Orphan pages rank and well-linked pages stall because internal links are one ranking input among several, not the verdict. A link count tells you how connected a page is inside your site; it does not tell you whether the page is relevant, complete, or trusted enough to win its query. Once you stop treating internal links as the full story, the paradox dissolves.
An orphan page can rank when something else carries it. If the page has earned external links from other sites, those references supply authority that internal links never had to provide. If it is discoverable through a sitemap, Google can still crawl and index it despite the missing internal links. And if the content is genuinely the best match for the query, strong intent fit and depth can outweigh a weak internal position. Internal links would help that page, but they are not the only road to the signals that rank it. A single in-depth guide that a few other sites have linked to can outrank a thin page that every page on its own site points to.

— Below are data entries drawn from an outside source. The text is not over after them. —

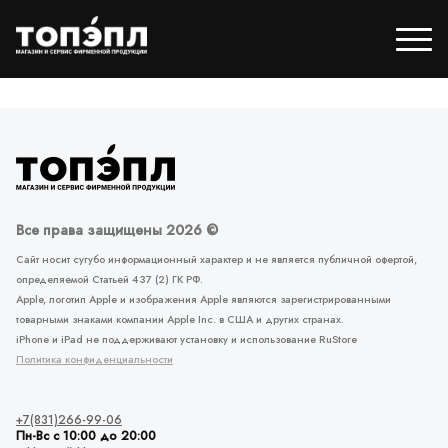
Все права защищены 2026 ©
Сайт носит сугубо информационный характер и не является публичной офертой,
определяемой Статьей 437 (2) ГК РФ.
Apple, логотип Apple и изображения Apple являются зарегистрированными
товарными знаками компании Apple Inc. в США и других странах.
iPhone и iPad не поддерживают установку и использование RuStore
Политика конфиденциальности
+7(831)266-99-06
Пн-Вс с 10:00 до 20:00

The well-linked page stalls for the mirror reason: the links were never what was missing. You can aim a dozen internal links at a page and it will still lose if it answers a different intent than searchers want, if it covers the topic more thinly than the pages beating it, or if the domain simply lacks the standing the query demands. The links did their job, discoverability and passing along whatever authority the site already holds. They cannot conjure relevance or trust the page has not built, so a page rich in internal links and poor in everything else sits exactly where its weakest signal leaves it.
The practical correction is to stop reading a link count as a ranking prediction. When an orphan ranks, look for the external authority or content quality doing the work. When a well-linked page stalls, check intent fit, coverage, and trust before adding more links. Links are one lever among several, and the page moves on whichever signal it is shortest on.